The journey from self loathing to self love happened faster than I imagined. I was told in the rooms that as an alcoholic and addict, I was not responsible for my disease but I needed to take responsibility for my recovery. I needed to forgive myself for all my actions and make amends to myself every day. I strutted through the 12 steps and I began to learn and love myself more. A part of learning to love myself was to learn and pick up some tools of self care. I was to experiment with hobbies, learn new skills, hangout with friends often and pamper myself with things that I like.

On my one year Thanksgiving, I actually looked myself in the mirror and told myself for the first time ever that I was proud of me. Getting more comfortable in my skin, I stopped looking to the world for their validation and approval. Over time I automatically began to get validation from what recovery had made of me and how my relationships with my loved ones improved. Working the 12 steps gave me encouragement and a feel good from deep within myself.

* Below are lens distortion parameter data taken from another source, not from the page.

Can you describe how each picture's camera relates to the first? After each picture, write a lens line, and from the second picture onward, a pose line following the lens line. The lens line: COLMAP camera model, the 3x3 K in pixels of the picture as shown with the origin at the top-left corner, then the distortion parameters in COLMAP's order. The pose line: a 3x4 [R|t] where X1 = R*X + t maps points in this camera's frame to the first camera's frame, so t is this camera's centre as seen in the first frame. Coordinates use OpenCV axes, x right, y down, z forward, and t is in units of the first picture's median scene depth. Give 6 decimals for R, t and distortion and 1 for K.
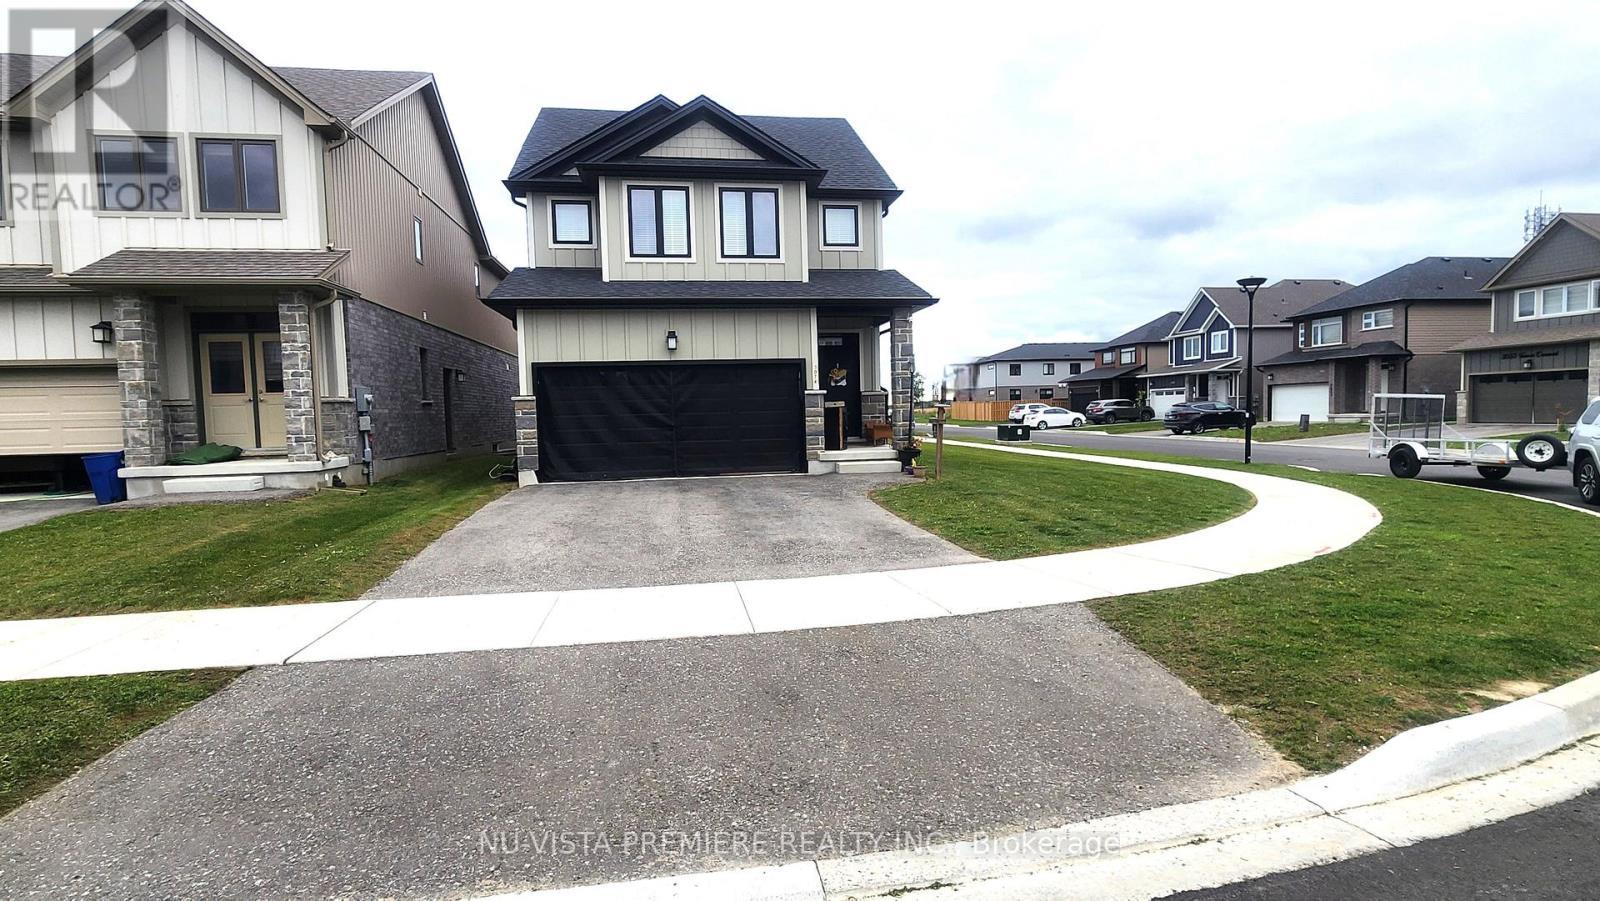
lens RADIAL K [[778.1, 0, 800.0], [0, 778.1, 450.5], [0, 0, 1]] dist [0.000915, -0.000017]
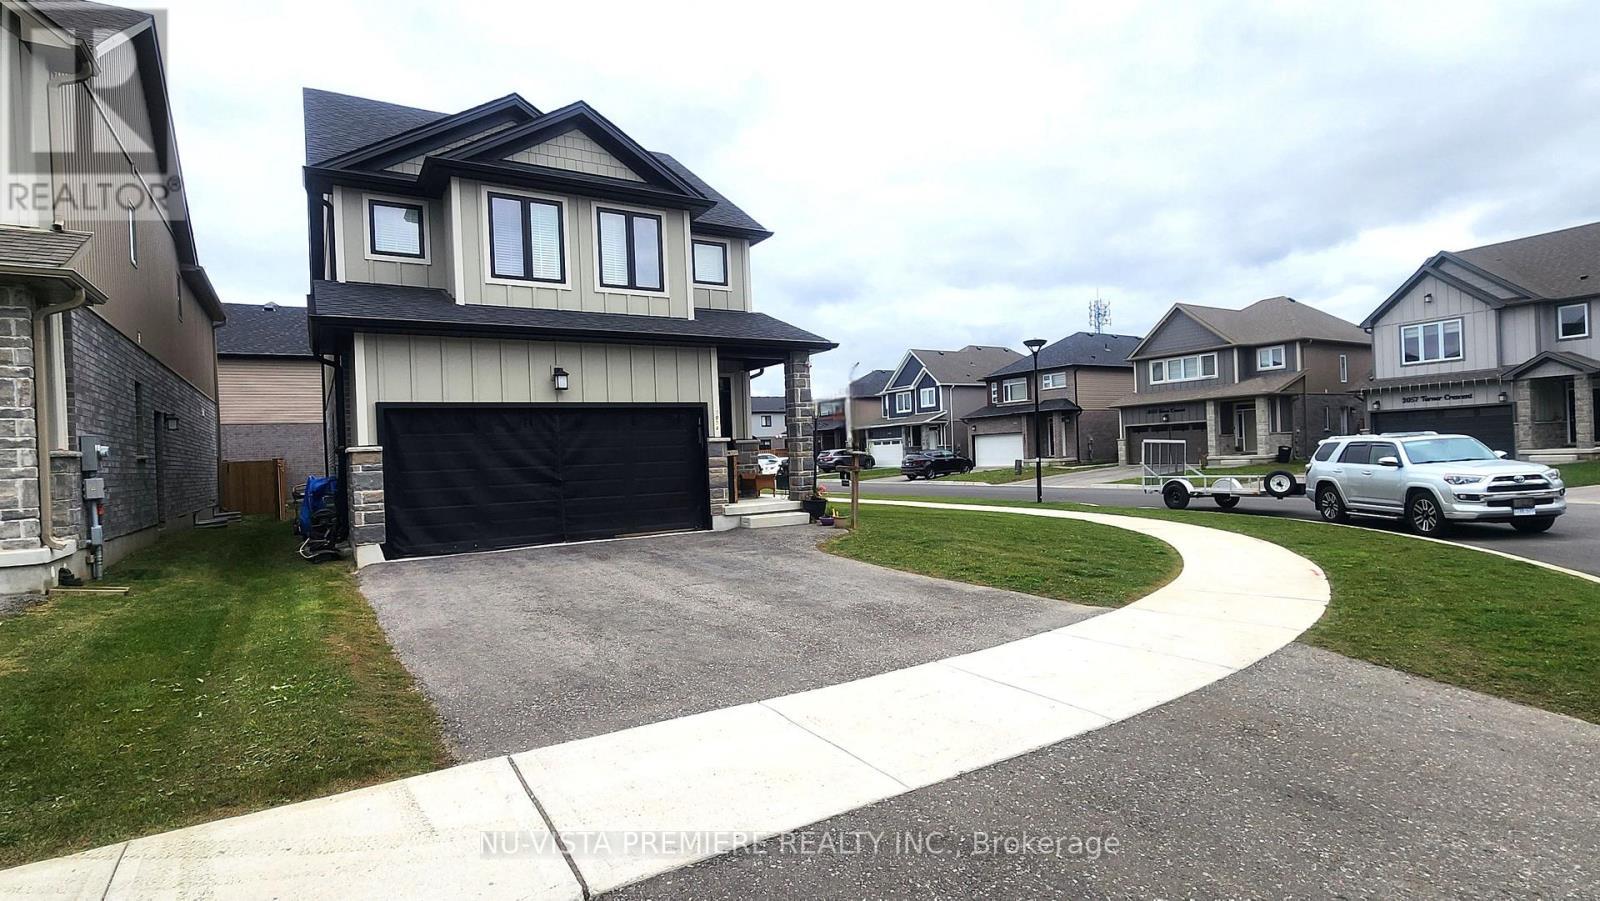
lens RADIAL K [[778.1, 0, 800.0], [0, 778.1, 450.5], [0, 0, 1]] dist [0.000915, -0.000017]
pose [[0.920053, -0.009906, 0.391669, -0.235138], [0.036338, 0.997529, -0.060130, -0.004262], [-0.390106, 0.069555, 0.918139, 0.124988]]
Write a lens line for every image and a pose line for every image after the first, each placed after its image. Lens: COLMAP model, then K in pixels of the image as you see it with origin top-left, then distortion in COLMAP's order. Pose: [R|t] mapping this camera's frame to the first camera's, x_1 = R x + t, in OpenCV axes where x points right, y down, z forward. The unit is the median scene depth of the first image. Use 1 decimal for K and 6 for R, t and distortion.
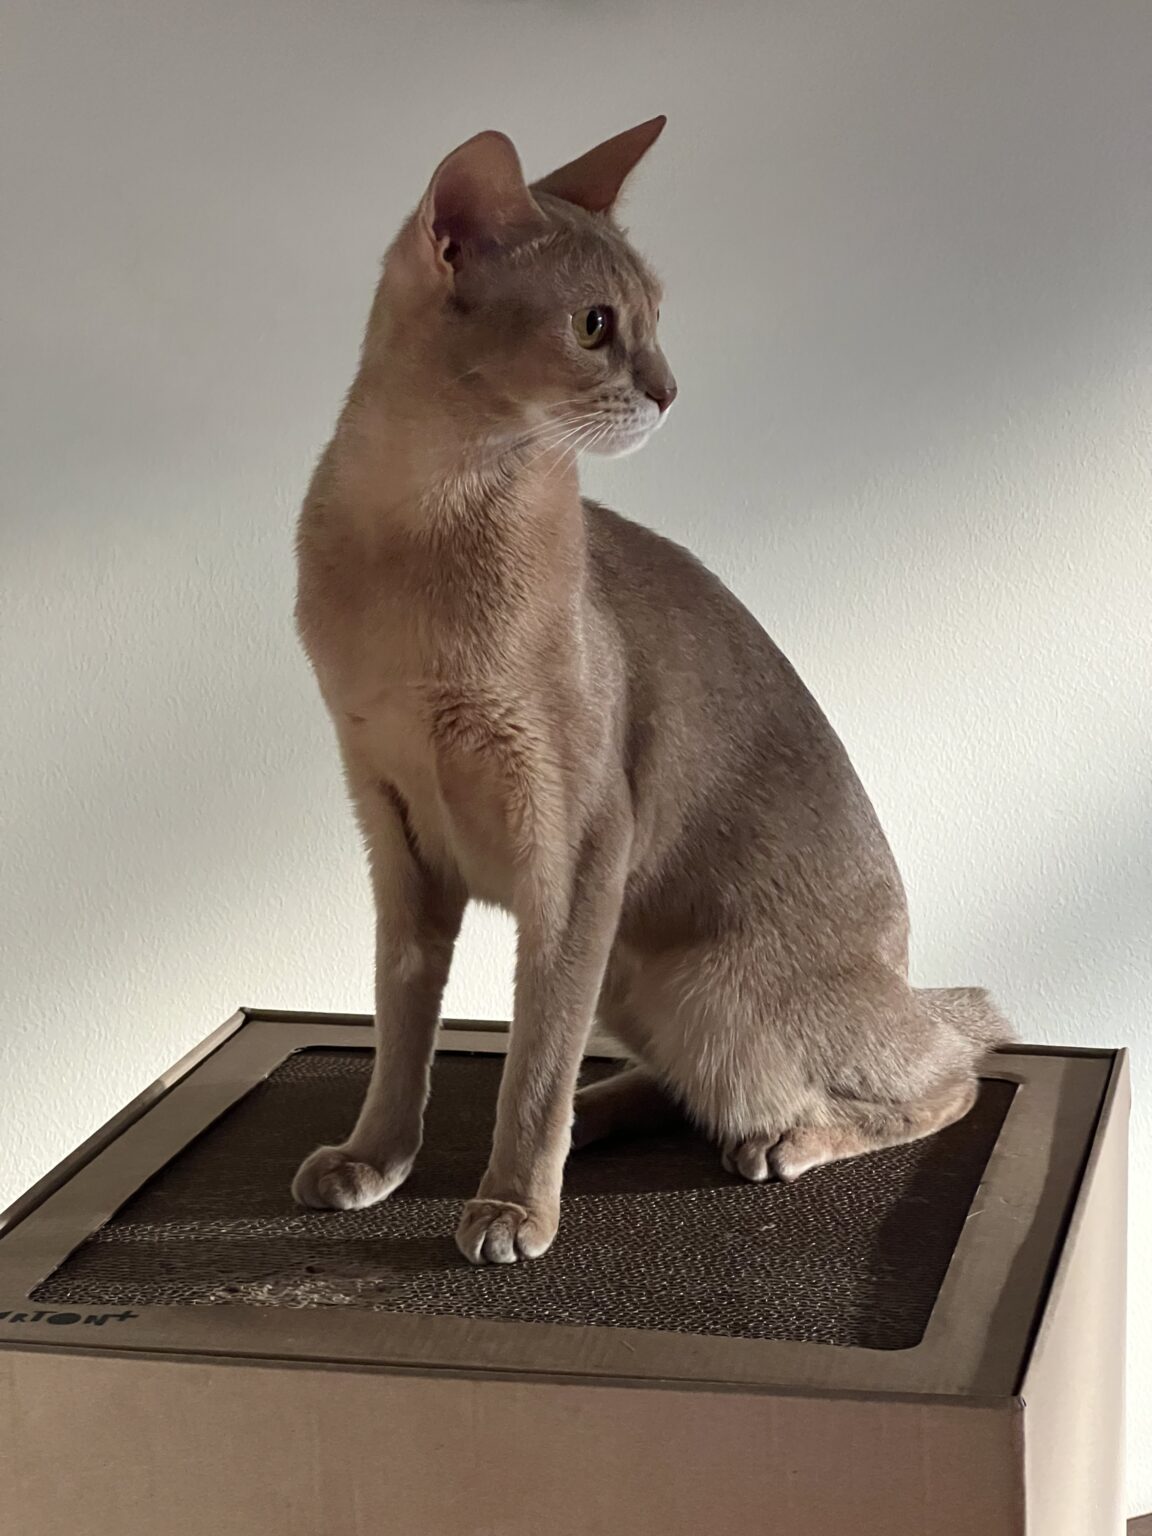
lens RADIAL K [[3447.9, 0, 576.3], [0, 3447.9, 769.5], [0, 0, 1]] dist [0.229009, 0.000000]
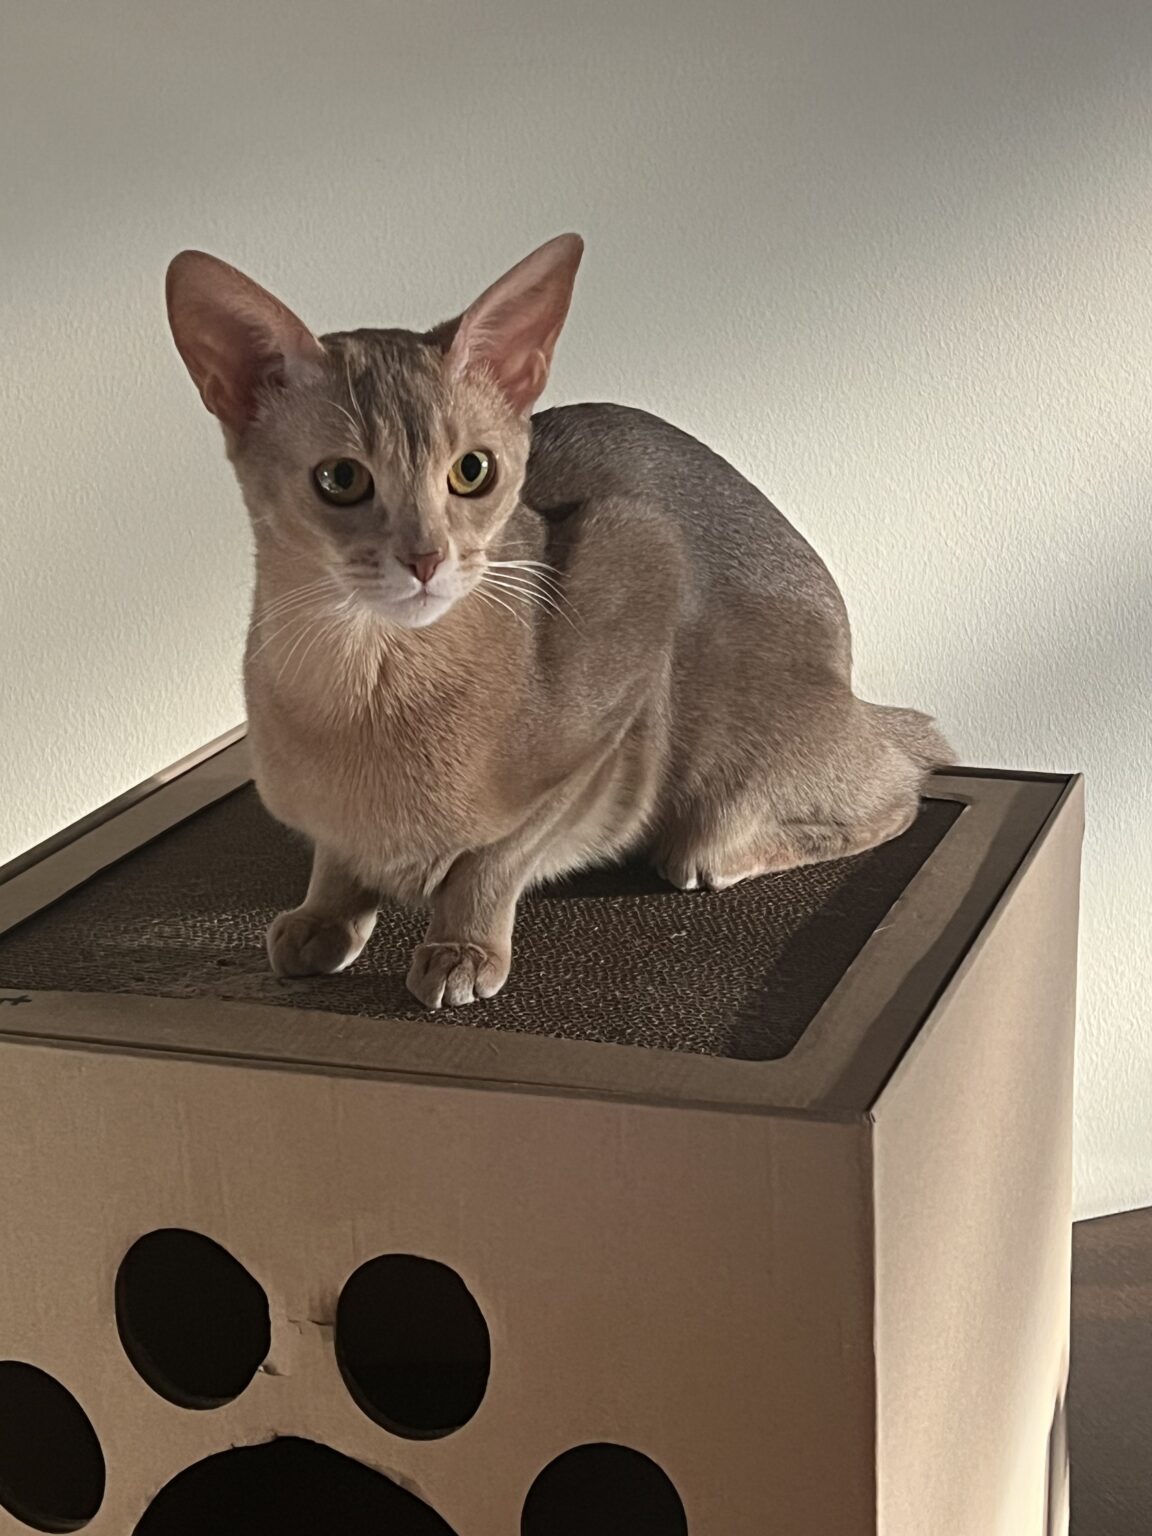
lens RADIAL K [[2776.8, 0, 576.2], [0, 2776.8, 766.4], [0, 0, 1]] dist [0.214749, 0.000000]
pose [[0.995377, 0.027055, -0.092159, 0.080404], [-0.020348, 0.997127, 0.072959, 0.019728], [0.093868, -0.070746, 0.993068, 0.157861]]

Today thanks to the grace of a loving higher power, encouragement and support from my loved ones and the guidance from our fellowship, I love myself and accept myself for who I am. I work the principles of the progamme in all my affairs and have been blessed with sweet rewards. I see my relationship with my loved ones flourishes on a day to day basis. At work I am more efficient and sincere than I was before. There is an element of sincerity and honesty in all that I do and I have begun to notice and enjoy life and its simple pleasures in a bigger way. All of this is a feel good beyond words and has really helped pump my spirits.

About Priya:

Priya is an Addict and an Alcoholic who came into recovery at the young age of 23. She continues to work a 12 step program closely with a sponsor and has been sober for 5 years since 2011. Priya lives in New Delhi-India and has a joyous and fulfilling personal and professional life. In her free time, Priya enjoys reading, listening to music, bake and watching movies. She strongly believes that for her to keep what she has learned in recovery, she must share her experience, strength and hope with other recovering Addicts and Alcoholics.